Invest in Energy Science and Education. Double the Department of Energy’s Office of Science budgets. Invest roughly $500 million/year in K-12 curriculum and teacher training, energy education scholarships, etc.
Overhaul the Energy Innovation System. Invest up to $5 billion/year to establish a national network of regional innovation institutes. Fund ARPA-E at $1.5 billion/year.
Reform the nation’s energy subsidies. Create incentives for various classes of energy technologies so that each might mature, and decrease incentive levels as they become mature. Provide up to $5 billion/year to expand Department of Defense efforts to procure, demonstrate, and test emergent energy technologies.
Internalize the Cost of Energy Modernization and Ensure Investments Do Not Add to the National Debt
Provide direction for clean energy innovation through a reformed federal clean energy infrastructure.
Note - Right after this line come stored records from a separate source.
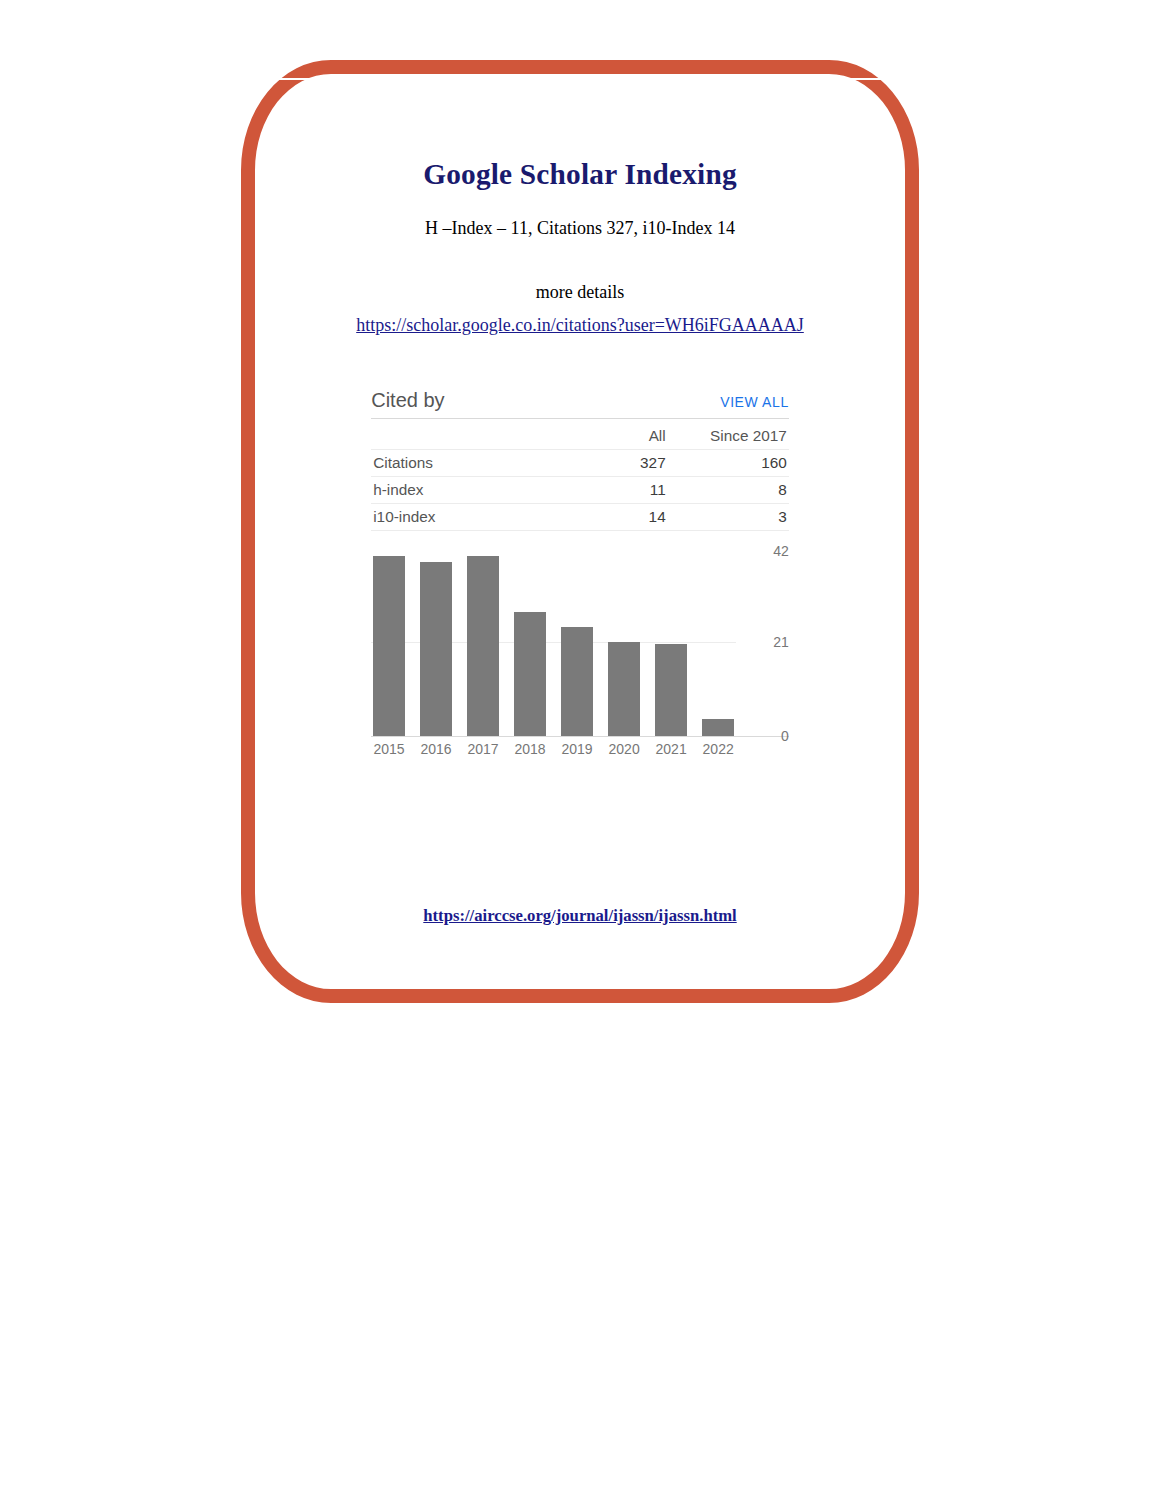Google Scholar Indexing
H –Index – 11, Citations 327, i10-Index 14
more details
https://scholar.google.co.in/citations?user=WH6iFGAAAAAJ
Cited by VIEW ALL
| | All | Since 2017 |
| --- | --- | --- |
| Citations | 327 | 160 |
| h-index | 11 | 8 |
| i10-index | 14 | 3 |
42 21 0
2015 2016 2017 2018 2019 2020 2021 2022
https://airccse.org/journal/ijassn/ijassn.html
This would start with restructuring federal innovation under a National Institutes of Energy, with the singular mission of developing the affordable, commercial clean energy technologies of the future.
Create the early markets for private sector clean energy technologies until they are brought to scale and become affordable.
Ensure that new clean energy technologies are manufactured in the United States and that every region of the country reaps the benefits.
Educate the next generation of scientists and technicians to help America make the leap to clean energy.
Invest $15 billion in clean energy research, development, demonstration and deployment to bridge the capital gap in the private sector.